Update on Antioxidant Therapy with Edaravone: Expanding Applications in Neurodegenerative Diseases

Abstract

The brain is susceptible to oxidative stress, which is associated with various neurological diseases. Edaravone (MCI-186, 3-methyl-1 pheny-2-pyrazolin-5-one), a free radical scavenger, has promising effects by quenching hydroxyl radicals (∙OH) and inhibiting both ∙OH-dependent and ∙OH-independent lipid peroxidation. Edaravone was initially developed in Japan as a neuroprotective agent for acute cerebral infarction and was later applied clinically to treat amyotrophic lateral sclerosis (ALS), a neurodegenerative disease. There is accumulating evidence for the therapeutic effects of edaravone in a wide range of diseases related to oxidative stress, including ischemic stroke, ALS, Alzheimer's disease, and placental ischemia. These neuroprotective effects have expanded the potential applications of edaravone. Data from experimental animal models support its safety for long-term use, implying broader applications in various neurodegenerative diseases. In this review, we explain the unique characteristics of edaravone, summarize recent findings for specific diseases, and discuss its prospects for future therapeutic applications.
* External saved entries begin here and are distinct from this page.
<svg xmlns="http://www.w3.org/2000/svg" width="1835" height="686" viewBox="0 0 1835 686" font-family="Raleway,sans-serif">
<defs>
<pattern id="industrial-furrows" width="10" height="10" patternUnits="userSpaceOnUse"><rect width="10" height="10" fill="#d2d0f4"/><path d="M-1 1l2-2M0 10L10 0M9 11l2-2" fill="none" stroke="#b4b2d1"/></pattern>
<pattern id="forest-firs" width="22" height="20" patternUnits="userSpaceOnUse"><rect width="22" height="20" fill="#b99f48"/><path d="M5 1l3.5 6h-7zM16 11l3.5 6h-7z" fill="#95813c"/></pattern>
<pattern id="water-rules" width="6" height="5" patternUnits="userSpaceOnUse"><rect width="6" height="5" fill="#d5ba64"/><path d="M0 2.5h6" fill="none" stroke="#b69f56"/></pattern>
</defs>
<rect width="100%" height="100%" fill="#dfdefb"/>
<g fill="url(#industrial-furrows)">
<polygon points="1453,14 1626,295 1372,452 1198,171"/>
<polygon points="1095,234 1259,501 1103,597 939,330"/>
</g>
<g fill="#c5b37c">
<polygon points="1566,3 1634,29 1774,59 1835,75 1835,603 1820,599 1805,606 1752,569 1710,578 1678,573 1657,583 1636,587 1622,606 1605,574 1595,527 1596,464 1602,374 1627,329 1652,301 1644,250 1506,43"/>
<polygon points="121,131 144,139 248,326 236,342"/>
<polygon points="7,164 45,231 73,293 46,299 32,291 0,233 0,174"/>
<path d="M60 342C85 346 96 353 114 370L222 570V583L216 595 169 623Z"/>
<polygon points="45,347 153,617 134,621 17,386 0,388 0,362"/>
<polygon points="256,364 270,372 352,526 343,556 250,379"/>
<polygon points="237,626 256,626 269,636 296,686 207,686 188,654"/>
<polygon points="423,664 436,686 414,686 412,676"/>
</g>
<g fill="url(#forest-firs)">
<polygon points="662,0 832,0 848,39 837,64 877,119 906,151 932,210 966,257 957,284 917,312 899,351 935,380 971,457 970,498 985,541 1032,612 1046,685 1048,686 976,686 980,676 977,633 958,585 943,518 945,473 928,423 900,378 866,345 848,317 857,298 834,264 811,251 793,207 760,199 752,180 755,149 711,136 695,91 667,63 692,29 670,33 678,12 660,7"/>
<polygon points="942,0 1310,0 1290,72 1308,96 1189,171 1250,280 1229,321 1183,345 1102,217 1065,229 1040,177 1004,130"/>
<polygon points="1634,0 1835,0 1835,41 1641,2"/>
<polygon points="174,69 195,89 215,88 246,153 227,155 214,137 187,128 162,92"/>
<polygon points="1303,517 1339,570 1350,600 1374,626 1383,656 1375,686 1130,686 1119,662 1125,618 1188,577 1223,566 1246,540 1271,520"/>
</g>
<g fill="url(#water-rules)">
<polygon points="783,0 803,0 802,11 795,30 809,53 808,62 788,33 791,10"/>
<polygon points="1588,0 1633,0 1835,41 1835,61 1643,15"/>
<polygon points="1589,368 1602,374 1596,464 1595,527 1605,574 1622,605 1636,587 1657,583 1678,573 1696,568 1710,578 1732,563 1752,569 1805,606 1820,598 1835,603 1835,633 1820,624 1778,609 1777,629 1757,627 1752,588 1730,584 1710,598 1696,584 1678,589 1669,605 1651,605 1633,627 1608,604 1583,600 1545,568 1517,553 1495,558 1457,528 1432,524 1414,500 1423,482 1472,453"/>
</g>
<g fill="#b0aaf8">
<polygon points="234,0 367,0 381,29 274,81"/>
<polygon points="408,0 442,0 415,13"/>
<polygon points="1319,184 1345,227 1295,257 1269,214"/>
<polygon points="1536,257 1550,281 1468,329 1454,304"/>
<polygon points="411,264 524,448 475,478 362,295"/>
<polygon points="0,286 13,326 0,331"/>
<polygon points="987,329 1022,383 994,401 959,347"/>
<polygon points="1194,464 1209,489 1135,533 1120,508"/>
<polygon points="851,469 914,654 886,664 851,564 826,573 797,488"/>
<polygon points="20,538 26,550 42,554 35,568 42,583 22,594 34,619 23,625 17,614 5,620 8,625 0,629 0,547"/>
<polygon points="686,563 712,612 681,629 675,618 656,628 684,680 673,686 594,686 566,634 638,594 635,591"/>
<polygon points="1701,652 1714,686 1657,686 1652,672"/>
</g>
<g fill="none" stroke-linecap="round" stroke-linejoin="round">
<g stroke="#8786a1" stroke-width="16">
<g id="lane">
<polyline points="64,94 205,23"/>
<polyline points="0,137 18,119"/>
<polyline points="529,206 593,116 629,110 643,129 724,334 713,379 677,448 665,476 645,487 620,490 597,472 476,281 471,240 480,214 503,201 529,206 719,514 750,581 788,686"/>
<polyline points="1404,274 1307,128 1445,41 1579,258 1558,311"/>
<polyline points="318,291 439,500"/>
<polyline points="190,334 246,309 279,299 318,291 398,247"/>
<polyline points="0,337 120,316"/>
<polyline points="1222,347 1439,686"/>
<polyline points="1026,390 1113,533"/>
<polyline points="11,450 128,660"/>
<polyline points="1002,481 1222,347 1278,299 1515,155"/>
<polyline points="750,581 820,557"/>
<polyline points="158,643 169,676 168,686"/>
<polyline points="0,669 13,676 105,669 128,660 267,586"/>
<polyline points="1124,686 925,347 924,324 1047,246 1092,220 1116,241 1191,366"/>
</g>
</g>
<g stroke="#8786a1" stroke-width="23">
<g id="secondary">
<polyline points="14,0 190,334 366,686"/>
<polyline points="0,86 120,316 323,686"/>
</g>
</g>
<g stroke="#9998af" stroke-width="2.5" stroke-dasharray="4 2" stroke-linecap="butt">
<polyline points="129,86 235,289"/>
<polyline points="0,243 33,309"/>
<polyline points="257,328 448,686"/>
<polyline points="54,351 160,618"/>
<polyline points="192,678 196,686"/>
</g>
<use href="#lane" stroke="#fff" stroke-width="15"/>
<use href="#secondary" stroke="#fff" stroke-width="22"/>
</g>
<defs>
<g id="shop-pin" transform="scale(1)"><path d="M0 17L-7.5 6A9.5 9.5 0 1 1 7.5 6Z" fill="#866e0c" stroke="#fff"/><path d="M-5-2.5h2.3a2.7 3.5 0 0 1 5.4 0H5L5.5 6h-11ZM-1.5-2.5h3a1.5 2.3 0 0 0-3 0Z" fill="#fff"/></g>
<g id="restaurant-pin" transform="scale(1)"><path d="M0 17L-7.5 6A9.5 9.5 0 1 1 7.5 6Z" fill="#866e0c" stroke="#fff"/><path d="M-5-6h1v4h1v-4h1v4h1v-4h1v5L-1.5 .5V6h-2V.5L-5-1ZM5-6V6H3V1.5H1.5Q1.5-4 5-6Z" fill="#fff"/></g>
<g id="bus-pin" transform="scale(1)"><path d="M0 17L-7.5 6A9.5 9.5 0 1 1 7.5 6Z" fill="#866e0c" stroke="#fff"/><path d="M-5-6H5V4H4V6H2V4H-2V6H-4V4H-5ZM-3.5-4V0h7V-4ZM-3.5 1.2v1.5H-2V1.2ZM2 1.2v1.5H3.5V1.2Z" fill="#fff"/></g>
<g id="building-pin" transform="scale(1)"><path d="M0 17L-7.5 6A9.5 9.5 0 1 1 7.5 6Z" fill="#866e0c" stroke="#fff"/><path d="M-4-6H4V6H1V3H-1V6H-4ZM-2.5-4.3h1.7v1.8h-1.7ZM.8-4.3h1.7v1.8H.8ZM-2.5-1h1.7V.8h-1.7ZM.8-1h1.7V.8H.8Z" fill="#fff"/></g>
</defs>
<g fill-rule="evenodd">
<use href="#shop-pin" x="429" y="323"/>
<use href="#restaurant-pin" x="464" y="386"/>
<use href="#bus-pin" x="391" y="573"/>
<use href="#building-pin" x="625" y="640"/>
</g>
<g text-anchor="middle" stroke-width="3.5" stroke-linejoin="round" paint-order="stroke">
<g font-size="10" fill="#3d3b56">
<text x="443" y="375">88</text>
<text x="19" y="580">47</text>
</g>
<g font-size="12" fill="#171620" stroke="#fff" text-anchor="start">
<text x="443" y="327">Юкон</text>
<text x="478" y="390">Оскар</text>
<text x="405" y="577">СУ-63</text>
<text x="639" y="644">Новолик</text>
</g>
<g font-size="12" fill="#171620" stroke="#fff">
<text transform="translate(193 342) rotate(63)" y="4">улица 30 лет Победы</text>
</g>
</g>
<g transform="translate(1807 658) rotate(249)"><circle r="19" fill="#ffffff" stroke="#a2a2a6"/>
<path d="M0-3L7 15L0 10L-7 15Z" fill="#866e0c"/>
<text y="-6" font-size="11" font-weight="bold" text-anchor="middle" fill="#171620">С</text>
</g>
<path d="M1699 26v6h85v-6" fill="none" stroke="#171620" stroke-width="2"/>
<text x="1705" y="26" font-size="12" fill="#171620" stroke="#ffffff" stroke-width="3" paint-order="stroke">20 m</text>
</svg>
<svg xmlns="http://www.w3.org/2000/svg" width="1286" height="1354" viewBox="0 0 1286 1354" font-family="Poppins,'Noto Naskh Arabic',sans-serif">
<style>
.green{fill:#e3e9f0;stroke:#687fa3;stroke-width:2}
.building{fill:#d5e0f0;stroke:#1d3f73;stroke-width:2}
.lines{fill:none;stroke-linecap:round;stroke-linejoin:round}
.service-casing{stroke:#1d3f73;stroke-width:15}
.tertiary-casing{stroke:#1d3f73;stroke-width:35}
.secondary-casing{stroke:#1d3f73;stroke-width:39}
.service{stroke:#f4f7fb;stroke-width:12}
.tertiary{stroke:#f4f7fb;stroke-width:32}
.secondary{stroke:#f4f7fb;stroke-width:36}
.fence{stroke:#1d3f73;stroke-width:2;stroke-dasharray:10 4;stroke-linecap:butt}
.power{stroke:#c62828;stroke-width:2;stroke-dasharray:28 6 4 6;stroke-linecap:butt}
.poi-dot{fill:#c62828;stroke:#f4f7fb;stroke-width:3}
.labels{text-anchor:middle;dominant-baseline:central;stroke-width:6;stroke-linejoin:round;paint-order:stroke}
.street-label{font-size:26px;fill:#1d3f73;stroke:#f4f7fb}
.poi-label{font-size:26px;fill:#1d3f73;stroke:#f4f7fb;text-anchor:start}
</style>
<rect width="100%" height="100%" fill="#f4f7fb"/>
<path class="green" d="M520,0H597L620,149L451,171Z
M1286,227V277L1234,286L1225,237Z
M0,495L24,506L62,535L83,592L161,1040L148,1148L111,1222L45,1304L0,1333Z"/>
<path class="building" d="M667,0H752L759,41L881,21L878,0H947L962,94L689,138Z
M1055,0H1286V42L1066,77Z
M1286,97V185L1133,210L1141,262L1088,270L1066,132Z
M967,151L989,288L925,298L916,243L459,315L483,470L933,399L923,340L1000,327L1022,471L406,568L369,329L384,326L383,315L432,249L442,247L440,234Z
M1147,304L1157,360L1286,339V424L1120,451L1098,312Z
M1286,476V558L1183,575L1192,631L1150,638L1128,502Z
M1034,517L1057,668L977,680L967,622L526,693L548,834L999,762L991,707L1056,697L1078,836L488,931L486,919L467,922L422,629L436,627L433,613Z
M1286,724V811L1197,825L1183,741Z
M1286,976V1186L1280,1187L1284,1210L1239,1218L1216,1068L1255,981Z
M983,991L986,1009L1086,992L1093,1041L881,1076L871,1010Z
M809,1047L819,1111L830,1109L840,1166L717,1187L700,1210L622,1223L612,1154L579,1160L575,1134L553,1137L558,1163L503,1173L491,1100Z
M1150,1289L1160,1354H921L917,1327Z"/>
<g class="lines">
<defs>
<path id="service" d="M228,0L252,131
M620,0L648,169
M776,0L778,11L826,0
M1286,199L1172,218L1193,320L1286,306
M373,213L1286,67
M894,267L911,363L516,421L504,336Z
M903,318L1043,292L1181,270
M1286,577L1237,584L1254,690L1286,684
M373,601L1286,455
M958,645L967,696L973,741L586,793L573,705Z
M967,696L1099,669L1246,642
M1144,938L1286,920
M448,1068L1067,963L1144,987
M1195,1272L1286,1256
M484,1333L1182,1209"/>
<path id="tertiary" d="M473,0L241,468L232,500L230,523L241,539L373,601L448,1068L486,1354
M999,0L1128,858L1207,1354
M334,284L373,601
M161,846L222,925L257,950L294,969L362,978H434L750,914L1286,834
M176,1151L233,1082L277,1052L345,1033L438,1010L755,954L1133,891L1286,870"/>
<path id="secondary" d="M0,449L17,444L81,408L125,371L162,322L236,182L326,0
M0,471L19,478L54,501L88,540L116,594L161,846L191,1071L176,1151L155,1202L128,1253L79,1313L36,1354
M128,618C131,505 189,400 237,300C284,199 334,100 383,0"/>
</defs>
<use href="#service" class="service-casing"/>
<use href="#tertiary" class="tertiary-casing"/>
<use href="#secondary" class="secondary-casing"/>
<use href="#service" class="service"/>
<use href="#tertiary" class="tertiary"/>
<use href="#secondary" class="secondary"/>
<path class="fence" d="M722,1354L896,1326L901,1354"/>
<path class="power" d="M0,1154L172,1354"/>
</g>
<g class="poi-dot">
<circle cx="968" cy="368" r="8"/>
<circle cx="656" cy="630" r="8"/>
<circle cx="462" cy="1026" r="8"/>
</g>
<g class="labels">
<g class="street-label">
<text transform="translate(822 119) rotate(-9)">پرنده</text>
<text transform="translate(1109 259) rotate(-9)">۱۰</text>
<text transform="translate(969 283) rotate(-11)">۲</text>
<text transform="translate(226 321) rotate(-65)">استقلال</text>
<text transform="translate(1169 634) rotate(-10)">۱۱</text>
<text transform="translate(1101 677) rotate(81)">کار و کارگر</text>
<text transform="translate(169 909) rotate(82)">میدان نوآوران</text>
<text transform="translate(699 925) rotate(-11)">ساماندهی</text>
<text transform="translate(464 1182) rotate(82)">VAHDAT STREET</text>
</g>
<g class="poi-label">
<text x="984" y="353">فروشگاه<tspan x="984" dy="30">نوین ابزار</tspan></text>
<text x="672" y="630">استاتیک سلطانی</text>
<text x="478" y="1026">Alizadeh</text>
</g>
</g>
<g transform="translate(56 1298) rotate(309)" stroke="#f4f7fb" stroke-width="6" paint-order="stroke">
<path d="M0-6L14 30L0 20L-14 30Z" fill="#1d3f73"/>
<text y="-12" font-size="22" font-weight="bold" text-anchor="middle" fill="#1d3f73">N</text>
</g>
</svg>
Keywords: Alzheimer’s disease; amyotrophic lateral sclerosis; edaravone; free radical scavenger; placental ischemia; stroke.

Figure 1

Reaction mechanism of edaravone with free radicals (revised from Nakagawa et al. 2006 [10]). The enolate form of edaravone interacts with both peroxyl radicals (LOO·) and hydroxy radicals (·OH) to form stable oxidation products (2-oxo-3-(phenylhydrazono)-butanoic acid; OPB).

Figure 2

In vivo oxidative stress imaging of Nrf2/ALS mice (revised from Ohta et al., 2019 [16]). (a–f) Note strong Nrf2 signals in the spine (e, arrowhead) and lower limbs (e, arrows) of vehicle at the early symptomatic stage (14 weeks of age) with a further emphasis at the late stage (18 weeks of age, f, arrowheads and arrows). Edaravone treatment markedly suppressed Nrf2 expression (g–i).

Figure 3

Representative photomicrographs of Aβ oligomer (A) and all forms of Aβ burden (B) in the CTX, CA1, CA3, DG, and TH at 12 M (revised from Feng et al. [18]). Edaravone treatment reduces the expression of Aβ oligomer and Aβ burden in APP23 + CCH mice. Scale bar = 50 µm. Abbreviation: Aβ, amyloid β; CCH, chronic cerebral hypoperfusion; CTX, cerebral cortex; DG, dentate gyrus; EDA, edaravone; HI, hippocampus; M, months; TH, thalamus.

Figure 4

Representative photographs of the double-stained endoskeleton of fetuses and their body parts from different groups (revised by Atallah et al., 2021 [19]). (A–E) Analyses of the whole fetus and each body part showed severe loss of ossification in the RUPP-vehicle group. Notably, the lumbar and sacral vertebrae showed highly ossified central bones in the SV and SE groups (E1 and E2) and complete loss of ossification in the RV group (E3) except for a small portion of the iliac bone (asterisk). On the other hand, there was moderate improvement after edaravone injection (E4). Abbreviations: Fe, femur; Fi, fibula; H, humerus; Il, ilium; Is, ischium; Mc, metacarpus; Mt, metatarsus; Ph, phalanges; Pu, pubis; R, radius; Sc, scapula; Ta, tarsus; T, tibia; U, ulna.